WHAT NEEDS TO BE DONE: Which lines in the items below contain the string "typed"? Return each such line in full, treating uppercase and lowercase as different.

RECORDS PROVIDED:
— Begin —
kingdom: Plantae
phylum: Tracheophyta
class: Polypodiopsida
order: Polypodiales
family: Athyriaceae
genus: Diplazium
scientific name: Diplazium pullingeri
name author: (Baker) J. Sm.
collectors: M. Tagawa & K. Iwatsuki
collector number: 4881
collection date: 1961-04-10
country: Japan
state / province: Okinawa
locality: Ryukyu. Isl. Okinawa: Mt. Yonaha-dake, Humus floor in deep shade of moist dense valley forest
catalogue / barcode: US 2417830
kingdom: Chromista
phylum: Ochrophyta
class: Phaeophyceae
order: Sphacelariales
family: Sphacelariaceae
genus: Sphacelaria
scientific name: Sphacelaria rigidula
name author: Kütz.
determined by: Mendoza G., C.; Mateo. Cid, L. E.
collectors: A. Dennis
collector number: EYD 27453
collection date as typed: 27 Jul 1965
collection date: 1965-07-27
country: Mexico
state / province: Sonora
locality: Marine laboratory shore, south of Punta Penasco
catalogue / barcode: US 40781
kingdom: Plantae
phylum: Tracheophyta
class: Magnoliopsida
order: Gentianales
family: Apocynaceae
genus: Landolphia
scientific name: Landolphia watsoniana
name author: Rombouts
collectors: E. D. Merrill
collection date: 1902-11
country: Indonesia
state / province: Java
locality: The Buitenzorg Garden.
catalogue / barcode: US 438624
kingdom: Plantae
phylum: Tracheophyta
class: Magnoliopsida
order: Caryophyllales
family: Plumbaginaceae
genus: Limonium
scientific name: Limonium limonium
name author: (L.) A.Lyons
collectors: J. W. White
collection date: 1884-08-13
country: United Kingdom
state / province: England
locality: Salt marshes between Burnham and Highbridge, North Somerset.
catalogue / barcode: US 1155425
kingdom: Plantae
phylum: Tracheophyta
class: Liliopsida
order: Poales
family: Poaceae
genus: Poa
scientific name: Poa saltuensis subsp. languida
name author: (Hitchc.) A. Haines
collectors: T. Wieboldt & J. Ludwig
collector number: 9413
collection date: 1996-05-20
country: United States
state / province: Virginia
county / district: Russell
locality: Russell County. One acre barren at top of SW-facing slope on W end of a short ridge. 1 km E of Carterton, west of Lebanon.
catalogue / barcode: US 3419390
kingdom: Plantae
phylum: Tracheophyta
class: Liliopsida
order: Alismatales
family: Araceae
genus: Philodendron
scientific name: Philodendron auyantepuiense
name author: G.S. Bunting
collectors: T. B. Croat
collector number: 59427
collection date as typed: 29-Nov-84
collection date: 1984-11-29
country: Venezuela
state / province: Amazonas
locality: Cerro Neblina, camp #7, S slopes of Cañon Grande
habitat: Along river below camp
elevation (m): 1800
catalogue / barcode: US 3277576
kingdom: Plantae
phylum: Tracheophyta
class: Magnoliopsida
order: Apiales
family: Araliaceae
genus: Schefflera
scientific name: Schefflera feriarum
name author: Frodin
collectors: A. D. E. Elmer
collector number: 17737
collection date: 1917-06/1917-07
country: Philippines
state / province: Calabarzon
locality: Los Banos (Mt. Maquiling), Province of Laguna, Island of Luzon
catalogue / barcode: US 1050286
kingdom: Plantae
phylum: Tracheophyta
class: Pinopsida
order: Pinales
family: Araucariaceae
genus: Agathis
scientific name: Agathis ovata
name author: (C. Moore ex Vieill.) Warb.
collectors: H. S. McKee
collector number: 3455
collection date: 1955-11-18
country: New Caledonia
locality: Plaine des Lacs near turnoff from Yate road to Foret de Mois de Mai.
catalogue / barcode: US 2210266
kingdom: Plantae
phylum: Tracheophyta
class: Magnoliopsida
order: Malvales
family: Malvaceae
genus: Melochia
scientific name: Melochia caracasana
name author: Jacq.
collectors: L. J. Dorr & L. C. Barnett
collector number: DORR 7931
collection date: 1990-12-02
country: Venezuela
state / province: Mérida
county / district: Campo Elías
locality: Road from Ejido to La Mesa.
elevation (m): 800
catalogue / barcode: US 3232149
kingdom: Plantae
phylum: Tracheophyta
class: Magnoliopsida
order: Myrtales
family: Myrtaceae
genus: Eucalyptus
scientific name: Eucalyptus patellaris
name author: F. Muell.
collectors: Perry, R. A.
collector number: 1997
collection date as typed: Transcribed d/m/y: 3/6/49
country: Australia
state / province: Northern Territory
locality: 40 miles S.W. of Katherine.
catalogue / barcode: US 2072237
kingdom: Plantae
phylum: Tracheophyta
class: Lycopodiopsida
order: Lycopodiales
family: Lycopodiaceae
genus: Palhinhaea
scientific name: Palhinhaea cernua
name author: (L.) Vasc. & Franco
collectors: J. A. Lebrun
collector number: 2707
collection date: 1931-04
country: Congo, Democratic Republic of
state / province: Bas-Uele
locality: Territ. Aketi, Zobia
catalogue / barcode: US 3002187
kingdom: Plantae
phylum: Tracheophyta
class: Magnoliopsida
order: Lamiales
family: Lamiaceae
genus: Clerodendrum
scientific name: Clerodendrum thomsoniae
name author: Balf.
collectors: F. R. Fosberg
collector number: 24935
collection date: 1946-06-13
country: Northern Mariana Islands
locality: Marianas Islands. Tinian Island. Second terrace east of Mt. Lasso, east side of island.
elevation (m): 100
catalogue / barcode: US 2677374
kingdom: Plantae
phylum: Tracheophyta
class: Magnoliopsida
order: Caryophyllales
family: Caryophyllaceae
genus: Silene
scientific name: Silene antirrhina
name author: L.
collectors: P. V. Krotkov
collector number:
— End —
EXERCISE RESPONSE:
collection date as typed: 27 Jul 1965
collection date as typed: 29-Nov-84
collection date as typed: Transcribed d/m/y: 3/6/49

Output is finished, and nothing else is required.